_WHAT YOU HAVE TO DO_: Transcribe each of the following lines character for character, with no changes.

___ DATA FOR THIS EXERCISE

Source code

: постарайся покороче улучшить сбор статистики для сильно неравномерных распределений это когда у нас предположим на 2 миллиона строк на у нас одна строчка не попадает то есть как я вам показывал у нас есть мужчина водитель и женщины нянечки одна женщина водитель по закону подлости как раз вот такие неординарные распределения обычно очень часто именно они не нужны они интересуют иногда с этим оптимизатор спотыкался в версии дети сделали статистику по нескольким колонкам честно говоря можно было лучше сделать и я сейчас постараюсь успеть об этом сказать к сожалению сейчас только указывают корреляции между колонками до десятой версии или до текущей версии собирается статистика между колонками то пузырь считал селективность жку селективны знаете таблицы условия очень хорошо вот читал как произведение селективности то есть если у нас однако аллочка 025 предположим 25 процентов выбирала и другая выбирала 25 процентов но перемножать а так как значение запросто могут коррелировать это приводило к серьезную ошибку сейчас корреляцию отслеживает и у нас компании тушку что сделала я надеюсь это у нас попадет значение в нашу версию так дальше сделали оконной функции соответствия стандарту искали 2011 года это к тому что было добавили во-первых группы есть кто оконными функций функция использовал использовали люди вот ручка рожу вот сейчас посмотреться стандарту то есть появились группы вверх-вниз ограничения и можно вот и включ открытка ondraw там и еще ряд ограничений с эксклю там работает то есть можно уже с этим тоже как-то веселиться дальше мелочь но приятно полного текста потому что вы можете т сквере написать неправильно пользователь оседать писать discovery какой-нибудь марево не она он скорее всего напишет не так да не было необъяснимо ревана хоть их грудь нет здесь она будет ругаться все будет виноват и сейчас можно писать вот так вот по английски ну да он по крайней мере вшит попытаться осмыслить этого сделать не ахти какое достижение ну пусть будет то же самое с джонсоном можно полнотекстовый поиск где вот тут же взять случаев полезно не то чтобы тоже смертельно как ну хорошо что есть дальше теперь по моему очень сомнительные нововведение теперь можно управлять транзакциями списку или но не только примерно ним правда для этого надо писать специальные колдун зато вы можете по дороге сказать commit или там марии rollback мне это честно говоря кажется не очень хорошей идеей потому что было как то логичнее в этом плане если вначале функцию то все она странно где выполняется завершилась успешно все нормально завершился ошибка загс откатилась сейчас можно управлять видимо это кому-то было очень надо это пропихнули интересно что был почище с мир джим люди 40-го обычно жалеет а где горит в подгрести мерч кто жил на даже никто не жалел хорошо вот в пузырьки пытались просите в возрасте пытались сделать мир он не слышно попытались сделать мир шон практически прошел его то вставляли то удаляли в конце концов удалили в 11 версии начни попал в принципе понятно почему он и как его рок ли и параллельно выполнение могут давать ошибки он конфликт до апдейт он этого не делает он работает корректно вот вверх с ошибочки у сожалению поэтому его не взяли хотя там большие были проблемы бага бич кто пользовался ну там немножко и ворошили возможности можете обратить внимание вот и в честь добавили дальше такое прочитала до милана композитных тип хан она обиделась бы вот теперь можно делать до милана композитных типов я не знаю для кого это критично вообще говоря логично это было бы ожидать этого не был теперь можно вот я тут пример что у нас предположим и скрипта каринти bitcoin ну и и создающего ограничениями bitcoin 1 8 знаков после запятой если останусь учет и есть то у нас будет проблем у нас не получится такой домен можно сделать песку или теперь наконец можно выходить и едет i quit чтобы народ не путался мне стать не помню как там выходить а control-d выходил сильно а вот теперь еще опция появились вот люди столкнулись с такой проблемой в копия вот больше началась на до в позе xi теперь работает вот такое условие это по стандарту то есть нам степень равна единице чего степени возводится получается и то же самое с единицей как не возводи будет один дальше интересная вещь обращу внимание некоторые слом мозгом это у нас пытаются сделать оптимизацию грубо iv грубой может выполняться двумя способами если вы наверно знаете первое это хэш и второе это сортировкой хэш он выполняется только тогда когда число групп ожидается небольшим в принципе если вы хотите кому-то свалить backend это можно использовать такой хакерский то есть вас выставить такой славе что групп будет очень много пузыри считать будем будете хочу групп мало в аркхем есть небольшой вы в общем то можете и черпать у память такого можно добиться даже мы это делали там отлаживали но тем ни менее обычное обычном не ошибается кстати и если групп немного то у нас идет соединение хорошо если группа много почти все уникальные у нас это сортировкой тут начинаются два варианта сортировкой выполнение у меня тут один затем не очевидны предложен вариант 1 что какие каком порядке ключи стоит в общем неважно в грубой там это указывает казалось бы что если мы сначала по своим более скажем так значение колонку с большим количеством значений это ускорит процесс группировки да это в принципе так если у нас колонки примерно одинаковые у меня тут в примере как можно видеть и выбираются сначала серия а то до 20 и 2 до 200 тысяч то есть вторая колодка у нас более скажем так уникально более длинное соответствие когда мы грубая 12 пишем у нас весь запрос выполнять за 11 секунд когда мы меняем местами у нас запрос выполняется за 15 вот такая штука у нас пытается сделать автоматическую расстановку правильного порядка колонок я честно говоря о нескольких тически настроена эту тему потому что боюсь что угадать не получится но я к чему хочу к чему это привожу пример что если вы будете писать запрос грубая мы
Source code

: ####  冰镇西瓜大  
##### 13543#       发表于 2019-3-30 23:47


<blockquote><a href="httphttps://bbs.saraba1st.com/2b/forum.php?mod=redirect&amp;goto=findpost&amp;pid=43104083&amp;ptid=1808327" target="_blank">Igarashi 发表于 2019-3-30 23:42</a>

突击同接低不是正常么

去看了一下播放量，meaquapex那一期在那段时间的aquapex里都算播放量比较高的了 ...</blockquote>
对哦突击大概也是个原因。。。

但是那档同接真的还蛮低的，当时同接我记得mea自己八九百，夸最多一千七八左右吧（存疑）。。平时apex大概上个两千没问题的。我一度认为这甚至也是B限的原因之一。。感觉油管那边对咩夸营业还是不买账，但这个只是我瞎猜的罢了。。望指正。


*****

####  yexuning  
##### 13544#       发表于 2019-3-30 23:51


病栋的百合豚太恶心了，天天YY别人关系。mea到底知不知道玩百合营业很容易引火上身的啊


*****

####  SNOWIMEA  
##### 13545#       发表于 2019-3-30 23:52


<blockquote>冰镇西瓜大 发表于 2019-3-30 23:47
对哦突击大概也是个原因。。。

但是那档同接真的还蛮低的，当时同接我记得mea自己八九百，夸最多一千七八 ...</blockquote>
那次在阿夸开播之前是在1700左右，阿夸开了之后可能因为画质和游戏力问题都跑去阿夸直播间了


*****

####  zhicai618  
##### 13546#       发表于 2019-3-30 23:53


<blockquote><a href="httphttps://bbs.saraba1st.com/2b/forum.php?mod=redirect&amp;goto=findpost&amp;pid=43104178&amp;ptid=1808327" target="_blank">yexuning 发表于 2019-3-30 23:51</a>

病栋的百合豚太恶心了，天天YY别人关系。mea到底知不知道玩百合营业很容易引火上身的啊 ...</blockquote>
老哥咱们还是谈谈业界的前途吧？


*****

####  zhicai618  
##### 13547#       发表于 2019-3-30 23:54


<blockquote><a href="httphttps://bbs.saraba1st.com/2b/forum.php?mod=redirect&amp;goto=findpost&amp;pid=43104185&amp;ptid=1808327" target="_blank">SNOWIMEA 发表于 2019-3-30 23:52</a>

______

_ANSWER AREA_:
Source code

: постарайся покороче улучшить сбор статистики для сильно неравномерных распределений это когда у нас предположим на 2 миллиона строк на у нас одна строчка не попадает то есть как я вам показывал у нас есть мужчина водитель и женщины нянечки одна женщина водитель по закону подлости как раз вот такие неординарные распределения обычно очень часто именно они не нужны они интересуют иногда с этим оптимизатор спотыкался в версии дети сделали статистику по нескольким колонкам честно говоря можно было лучше сделать и я сейчас постараюсь успеть об этом сказать к сожалению сейчас только указывают корреляции между колонками до десятой версии или до текущей версии собирается статистика между колонками то пузырь считал селективность жку селективны знаете таблицы условия очень хорошо вот читал как произведение селективности то есть если у нас однако аллочка 025 предположим 25 процентов выбирала и другая выбирала 25 процентов но перемножать а так как значение запросто могут коррелировать это приводило к серьезную ошибку сейчас корреляцию отслеживает и у нас компании тушку что сделала я надеюсь это у нас попадет значение в нашу версию так дальше сделали оконной функции соответствия стандарту искали 2011 года это к тому что было добавили во-первых группы есть кто оконными функций функция использовал использовали люди вот ручка рожу вот сейчас посмотреться стандарту то есть появились группы вверх-вниз ограничения и можно вот и включ открытка ondraw там и еще ряд ограничений с эксклю там работает то есть можно уже с этим тоже как-то веселиться дальше мелочь но приятно полного текста потому что вы можете т сквере написать неправильно пользователь оседать писать discovery какой-нибудь марево не она он скорее всего напишет не так да не было необъяснимо ревана хоть их грудь нет здесь она будет ругаться все будет виноват и сейчас можно писать вот так вот по английски ну да он по крайней мере вшит попытаться осмыслить этого сделать не ахти какое достижение ну пусть будет то же самое с джонсоном можно полнотекстовый поиск где вот тут же взять случаев полезно не то чтобы тоже смертельно как ну хорошо что есть дальше теперь по моему очень сомнительные нововведение теперь можно управлять транзакциями списку или но не только примерно ним правда для этого надо писать специальные колдун зато вы можете по дороге сказать commit или там марии rollback мне это честно говоря кажется не очень хорошей идеей потому что было как то логичнее в этом плане если вначале функцию то все она странно где выполняется завершилась успешно все нормально завершился ошибка загс откатилась сейчас можно управлять видимо это кому-то было очень надо это пропихнули интересно что был почище с мир джим люди 40-го обычно жалеет а где горит в подгрести мерч кто жил на даже никто не жалел хорошо вот в пузырьки пытались просите в возрасте пытались сделать мир он не слышно попытались сделать мир шон практически прошел его то вставляли то удаляли в конце концов удалили в 11 версии начни попал в принципе понятно почему он и как его рок ли и параллельно выполнение могут давать ошибки он конфликт до апдейт он этого не делает он работает корректно вот вверх с ошибочки у сожалению поэтому его не взяли хотя там большие были проблемы бага бич кто пользовался ну там немножко и ворошили возможности можете обратить внимание вот и в честь добавили дальше такое прочитала до милана композитных тип хан она обиделась бы вот теперь можно делать до милана композитных типов я не знаю для кого это критично вообще говоря логично это было бы ожидать этого не был теперь можно вот я тут пример что у нас предположим и скрипта каринти bitcoin ну и и создающего ограничениями bitcoin 1 8 знаков после запятой если останусь учет и есть то у нас будет проблем у нас не получится такой домен можно сделать песку или теперь наконец можно выходить и едет i quit чтобы народ не путался мне стать не помню как там выходить а control-d выходил сильно а вот теперь еще опция появились вот люди столкнулись с такой проблемой в копия вот больше началась на до в позе xi теперь работает вот такое условие это по стандарту то есть нам степень равна единице чего степени возводится получается и то же самое с единицей как не возводи будет один дальше интересная вещь обращу внимание некоторые слом мозгом это у нас пытаются сделать оптимизацию грубо iv грубой может выполняться двумя способами если вы наверно знаете первое это хэш и второе это сортировкой хэш он выполняется только тогда когда число групп ожидается небольшим в принципе если вы хотите кому-то свалить backend это можно использовать такой хакерский то есть вас выставить такой славе что групп будет очень много пузыри считать будем будете хочу групп мало в аркхем есть небольшой вы в общем то можете и черпать у память такого можно добиться даже мы это делали там отлаживали но тем ни менее обычное обычном не ошибается кстати и если групп немного то у нас идет соединение хорошо если группа много почти все уникальные у нас это сортировкой тут начинаются два варианта сортировкой выполнение у меня тут один затем не очевидны предложен вариант 1 что какие каком порядке ключи стоит в общем неважно в грубой там это указывает казалось бы что если мы сначала по своим более скажем так значение колонку с большим количеством значений это ускорит процесс группировки да это в принципе так если у нас колонки примерно одинаковые у меня тут в примере как можно видеть и выбираются сначала серия а то до 20 и 2 до 200 тысяч то есть вторая колодка у нас более скажем так уникально более длинное соответствие когда мы грубая 12 пишем у нас весь запрос выполнять за 11 секунд когда мы меняем местами у нас запрос выполняется за 15 вот такая штука у нас пытается сделать автоматическую расстановку правильного порядка колонок я честно говоря о нескольких тически настроена эту тему потому что боюсь что угадать не получится но я к чему хочу к чему это привожу пример что если вы будете писать запрос грубая мы
Source code

: ####  冰镇西瓜大  
##### 13543#       发表于 2019-3-30 23:47


<blockquote><a href="httphttps://bbs.saraba1st.com/2b/forum.php?mod=redirect&amp;goto=findpost&amp;pid=43104083&amp;ptid=1808327" target="_blank">Igarashi 发表于 2019-3-30 23:42</a>

突击同接低不是正常么

去看了一下播放量，meaquapex那一期在那段时间的aquapex里都算播放量比较高的了 ...</blockquote>
对哦突击大概也是个原因。。。

但是那档同接真的还蛮低的，当时同接我记得mea自己八九百，夸最多一千七八左右吧（存疑）。。平时apex大概上个两千没问题的。我一度认为这甚至也是B限的原因之一。。感觉油管那边对咩夸营业还是不买账，但这个只是我瞎猜的罢了。。望指正。


*****

####  yexuning  
##### 13544#       发表于 2019-3-30 23:51


病栋的百合豚太恶心了，天天YY别人关系。mea到底知不知道玩百合营业很容易引火上身的啊


*****

####  SNOWIMEA  
##### 13545#       发表于 2019-3-30 23:52


<blockquote>冰镇西瓜大 发表于 2019-3-30 23:47
对哦突击大概也是个原因。。。

但是那档同接真的还蛮低的，当时同接我记得mea自己八九百，夸最多一千七八 ...</blockquote>
那次在阿夸开播之前是在1700左右，阿夸开了之后可能因为画质和游戏力问题都跑去阿夸直播间了


*****

####  zhicai618  
##### 13546#       发表于 2019-3-30 23:53


<blockquote><a href="httphttps://bbs.saraba1st.com/2b/forum.php?mod=redirect&amp;goto=findpost&amp;pid=43104178&amp;ptid=1808327" target="_blank">yexuning 发表于 2019-3-30 23:51</a>

病栋的百合豚太恶心了，天天YY别人关系。mea到底知不知道玩百合营业很容易引火上身的啊 ...</blockquote>
老哥咱们还是谈谈业界的前途吧？


*****

####  zhicai618  
##### 13547#       发表于 2019-3-30 23:54


<blockquote><a href="httphttps://bbs.saraba1st.com/2b/forum.php?mod=redirect&amp;goto=findpost&amp;pid=43104185&amp;ptid=1808327" target="_blank">SNOWIMEA 发表于 2019-3-30 23:52</a>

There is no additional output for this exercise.